Thailand Tham Luang Cave
Reuters

Construction for a museum to commemorate the dramatic rescue of a dozen teenage boys and their football coach from a cave in northern Thailand began on Thursday, local media reported.

With a budget of 10 million baht (300,300 dollars), the museum is funded and designed by Chalermchai Kositpipat, Thailand’s national artist, and a native of Chiang Rai province, where the cave is located.

Chalermchai told a local TV station that the construction of the museum, consisting one main building and a toilet complex in front of the cave, is expected to take four to five months.

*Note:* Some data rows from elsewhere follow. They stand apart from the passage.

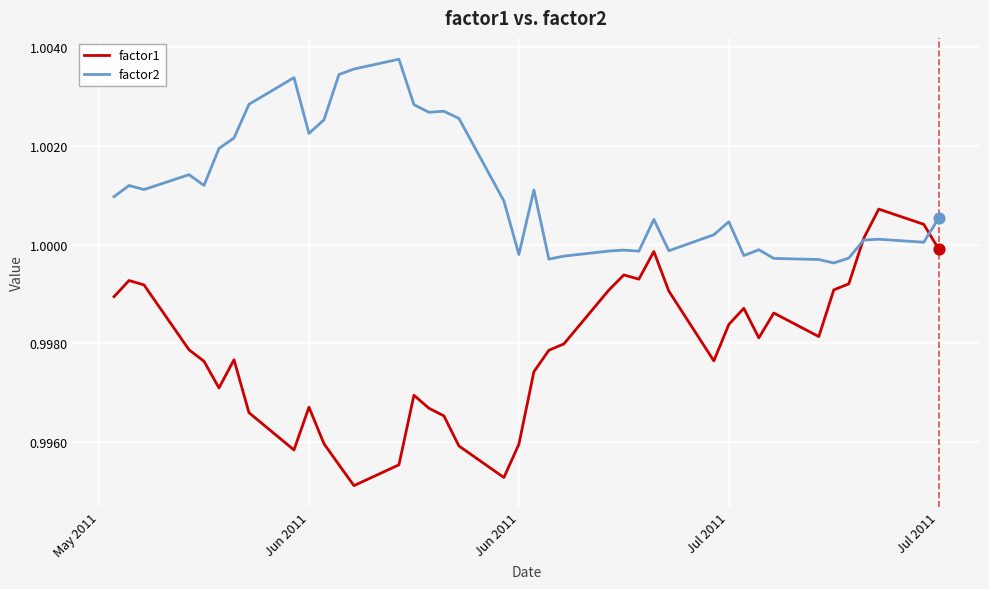

Which series has the widest spread of values?

factor1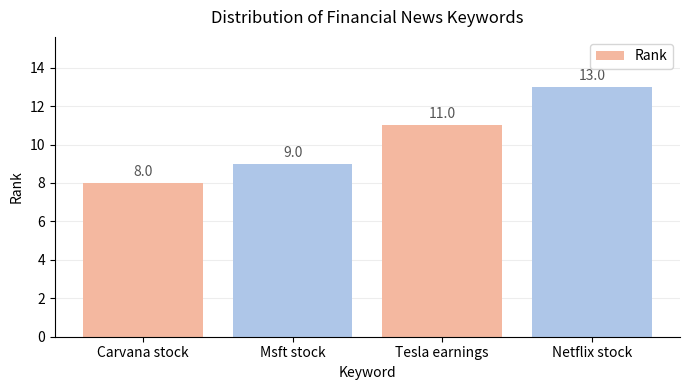

Reading left to right, extract all data points from this chart.

Carvana stock=8	Msft stock=9	Tesla earnings=11	Netflix stock=13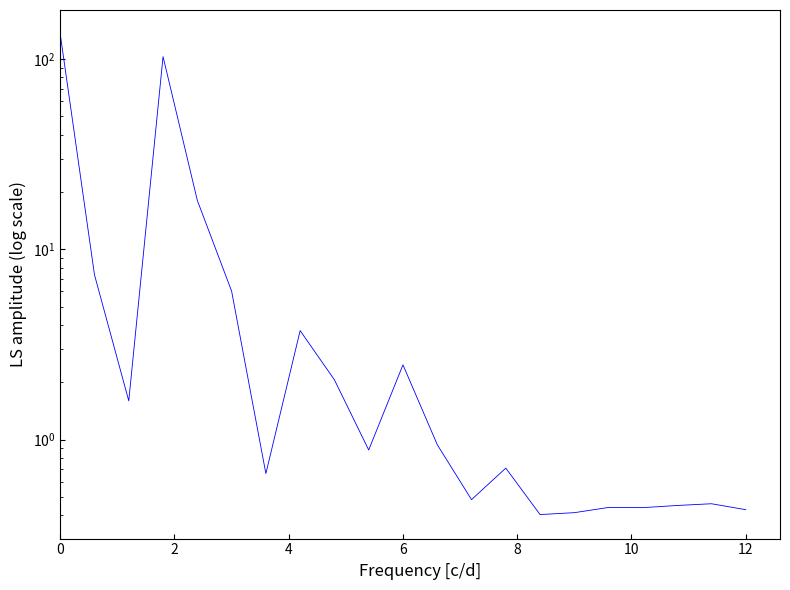

What is the minimum value shown in the chart?

0.4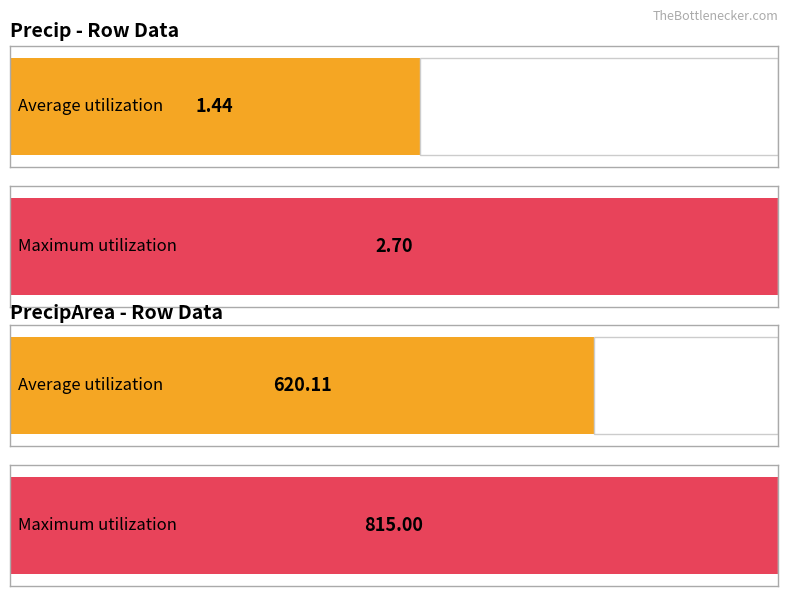

Which series has the widest spread of values?

precipArea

Chalermchai is best known for his design of Wat Rong Khun, also known as the White Temple a major tourist attraction in Chiang Rai.

A statue of Saman Kunan, a former Thai SEAL officer, who died while placing oxygen tanks in the cave, the only casualty during the 19-day search and rescue mission is being sculpted and will be placed in front of the museum when completed.

On June 23, 12 boys aged 11-16 and their 25-year-old coach visited Tham Luang-Khun Nam Nang Non Cave, north of Bangkok, and was trapped inside as a flash flood blocked their only exit.

They were rescued in Thailand’s biggest ever rescue operation involving thousands of people from many countries.

On July 25, most of the group members entered brief monkhood, as an act to show gratitude for their rescue.

The boys will come out of their nine-day monkhood on Saturday, while their coach is expected to remain a monk for at least three more months.